▶ ARBEITSAUFTRAG A: Aktualisieren Sie im Text über Currentzis' Beethoven-Aufnahme den Abschnitt zwischen „Teodor Currentzis ist“ und „wird das sein?“ einschließlich und geben Sie ihn wieder. Ersetzen Sie dabei „Popstar“ durch „Superstar“.
▶ ARBEITSAUFTRAG B: Mit welchem Ensemble hat der Dirigent laut dem Text über Currentzis' Beethoven-Aufnahme die Fünfte produziert?

SINKOTHEK          

Teodor Currentzis



Beethovens Fünfte
auf Langspielplatte
Sony    2020

Bewundert viel und viel gescholten, leistete der Dirigent mit seiner MusicAeterna einen Beitrag zum Jubiläumsjahr und produzierte die Fünfte.

Teodor Currentzis ist so etwas wie ein Popstar unter den Klassikinterpreten. Wenn er im Jubiläumsjahr die Fünfte Beethoven auf CD und LP und für Streaming-Dienste herausbringt, dann sperrt die ganze Welt ihre Ohren auf: Wie wird das sein?

Die einen feiern ja den griechischen Wahlrussen, der hinter dem Ural als unerbittlicher Orchester-Erzieher ein Ensemble ganz nach seinem Willen geformt hat, als eine Art Erlöserfigur. Die anderen verdammen ihn als Scharlatan, der mit diktatorischen Mitteln eine Musikergemeinschaft knechtet, um ausschließlich seiner Selbstdarstellung zu frönen.

Extremist als Rattenfänger

Welcher Lehrmeinung man immer anhängen mag, die Frage bleibt: Was fesselt eine Menge Menschen an den Interpretationen dieses Mannes? Immerhin verraten die CD-Verkäufe und Klickraten, dass er auch viel Publikum anlockt, das sonst mit Klassik kaum in Berührung kommen dürfte. Und die Veranstalter freuen sich, dass sie regelmäßig das „Ausverkauft“-Schild affichieren dürfen, wenn Currentzis auftritt.

▶ GEGEBENE DATEN:
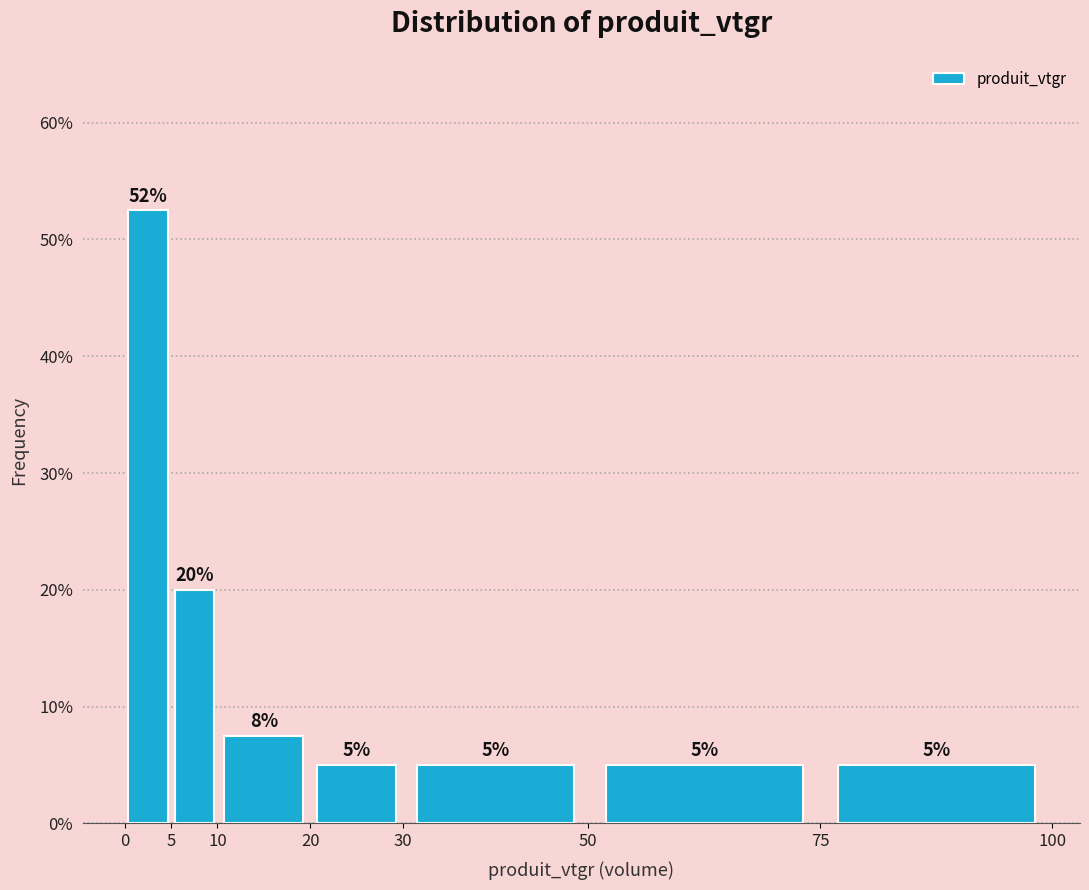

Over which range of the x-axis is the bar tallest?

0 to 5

▶ ERGEBNIS A:
Teodor Currentzis ist so etwas wie ein Superstar unter den Klassikinterpreten. Wenn er im Jubiläumsjahr die Fünfte Beethoven auf CD und LP und für Streaming-Dienste herausbringt, dann sperrt die ganze Welt ihre Ohren auf: Wie wird das sein?

▶ ERGEBNIS B: Mit seiner MusicAeterna.